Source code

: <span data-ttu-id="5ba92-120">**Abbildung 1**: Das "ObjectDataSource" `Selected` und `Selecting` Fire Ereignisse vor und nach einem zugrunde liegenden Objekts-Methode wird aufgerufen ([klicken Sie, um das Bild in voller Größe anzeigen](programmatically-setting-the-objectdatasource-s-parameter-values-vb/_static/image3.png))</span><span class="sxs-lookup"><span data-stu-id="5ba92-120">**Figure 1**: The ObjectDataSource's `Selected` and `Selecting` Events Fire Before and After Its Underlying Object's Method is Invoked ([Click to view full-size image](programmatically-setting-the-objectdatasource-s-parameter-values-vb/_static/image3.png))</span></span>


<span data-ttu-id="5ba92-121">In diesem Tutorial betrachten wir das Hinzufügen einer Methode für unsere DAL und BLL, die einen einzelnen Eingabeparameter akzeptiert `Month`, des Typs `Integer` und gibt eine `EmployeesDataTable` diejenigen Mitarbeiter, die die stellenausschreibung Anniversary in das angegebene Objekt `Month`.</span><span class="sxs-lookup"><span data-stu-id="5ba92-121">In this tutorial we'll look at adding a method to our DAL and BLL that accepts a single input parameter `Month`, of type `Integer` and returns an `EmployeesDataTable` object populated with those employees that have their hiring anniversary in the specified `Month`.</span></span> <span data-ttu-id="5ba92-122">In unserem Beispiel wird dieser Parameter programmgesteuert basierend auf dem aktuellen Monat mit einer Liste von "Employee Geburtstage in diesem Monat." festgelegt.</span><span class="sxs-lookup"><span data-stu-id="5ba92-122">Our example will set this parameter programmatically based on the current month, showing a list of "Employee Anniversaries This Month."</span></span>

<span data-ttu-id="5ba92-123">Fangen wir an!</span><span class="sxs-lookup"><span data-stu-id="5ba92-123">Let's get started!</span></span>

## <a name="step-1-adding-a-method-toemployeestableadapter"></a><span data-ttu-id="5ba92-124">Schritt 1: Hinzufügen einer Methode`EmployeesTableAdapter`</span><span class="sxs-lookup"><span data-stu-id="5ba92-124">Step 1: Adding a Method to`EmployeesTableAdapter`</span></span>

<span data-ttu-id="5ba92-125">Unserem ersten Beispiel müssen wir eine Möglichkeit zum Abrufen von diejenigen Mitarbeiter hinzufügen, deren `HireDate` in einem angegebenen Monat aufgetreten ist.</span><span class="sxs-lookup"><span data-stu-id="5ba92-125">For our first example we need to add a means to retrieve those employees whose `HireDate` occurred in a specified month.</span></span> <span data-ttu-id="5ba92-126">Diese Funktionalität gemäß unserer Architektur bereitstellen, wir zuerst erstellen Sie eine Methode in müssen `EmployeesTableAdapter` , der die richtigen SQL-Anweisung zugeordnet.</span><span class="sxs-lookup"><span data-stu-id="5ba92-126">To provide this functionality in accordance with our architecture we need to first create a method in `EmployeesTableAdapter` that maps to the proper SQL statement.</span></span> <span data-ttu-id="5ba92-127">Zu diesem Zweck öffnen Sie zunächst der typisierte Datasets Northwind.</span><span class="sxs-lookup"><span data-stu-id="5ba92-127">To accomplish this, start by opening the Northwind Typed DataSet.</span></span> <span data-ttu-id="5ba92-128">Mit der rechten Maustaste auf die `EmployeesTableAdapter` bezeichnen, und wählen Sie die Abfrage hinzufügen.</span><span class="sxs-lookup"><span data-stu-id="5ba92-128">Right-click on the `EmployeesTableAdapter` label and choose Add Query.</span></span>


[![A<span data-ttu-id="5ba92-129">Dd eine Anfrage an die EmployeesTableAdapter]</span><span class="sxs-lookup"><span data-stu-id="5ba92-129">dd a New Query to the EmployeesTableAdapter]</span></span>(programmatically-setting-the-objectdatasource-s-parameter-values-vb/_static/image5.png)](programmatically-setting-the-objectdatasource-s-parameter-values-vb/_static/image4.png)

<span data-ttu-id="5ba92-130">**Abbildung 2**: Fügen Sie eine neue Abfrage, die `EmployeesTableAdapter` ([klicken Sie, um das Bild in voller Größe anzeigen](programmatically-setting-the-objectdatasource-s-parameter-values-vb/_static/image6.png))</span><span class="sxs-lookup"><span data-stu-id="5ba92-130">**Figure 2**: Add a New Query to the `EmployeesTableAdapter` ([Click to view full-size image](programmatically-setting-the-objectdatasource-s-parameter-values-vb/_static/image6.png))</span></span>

PROBLEM REQUIREMENTS
Retype, exactly and in full, the lines above from the one containing "1: Hinzufügen einer" through the one containing "eine Anfrage an".

OUTPUT FOR THIS TASK
## <a name="step-1-adding-a-method-toemployeestableadapter"></a><span data-ttu-id="5ba92-124">Schritt 1: Hinzufügen einer Methode`EmployeesTableAdapter`</span><span class="sxs-lookup"><span data-stu-id="5ba92-124">Step 1: Adding a Method to`EmployeesTableAdapter`</span></span>

<span data-ttu-id="5ba92-125">Unserem ersten Beispiel müssen wir eine Möglichkeit zum Abrufen von diejenigen Mitarbeiter hinzufügen, deren `HireDate` in einem angegebenen Monat aufgetreten ist.</span><span class="sxs-lookup"><span data-stu-id="5ba92-125">For our first example we need to add a means to retrieve those employees whose `HireDate` occurred in a specified month.</span></span> <span data-ttu-id="5ba92-126">Diese Funktionalität gemäß unserer Architektur bereitstellen, wir zuerst erstellen Sie eine Methode in müssen `EmployeesTableAdapter` , der die richtigen SQL-Anweisung zugeordnet.</span><span class="sxs-lookup"><span data-stu-id="5ba92-126">To provide this functionality in accordance with our architecture we need to first create a method in `EmployeesTableAdapter` that maps to the proper SQL statement.</span></span> <span data-ttu-id="5ba92-127">Zu diesem Zweck öffnen Sie zunächst der typisierte Datasets Northwind.</span><span class="sxs-lookup"><span data-stu-id="5ba92-127">To accomplish this, start by opening the Northwind Typed DataSet.</span></span> <span data-ttu-id="5ba92-128">Mit der rechten Maustaste auf die `EmployeesTableAdapter` bezeichnen, und wählen Sie die Abfrage hinzufügen.</span><span class="sxs-lookup"><span data-stu-id="5ba92-128">Right-click on the `EmployeesTableAdapter` label and choose Add Query.</span></span>


[![A<span data-ttu-id="5ba92-129">Dd eine Anfrage an die EmployeesTableAdapter]</span><span class="sxs-lookup"><span data-stu-id="5ba92-129">dd a New Query to the EmployeesTableAdapter]</span></span>(programmatically-setting-the-objectdatasource-s-parameter-values-vb/_static/image5.png)](programmatically-setting-the-objectdatasource-s-parameter-values-vb/_static/image4.png)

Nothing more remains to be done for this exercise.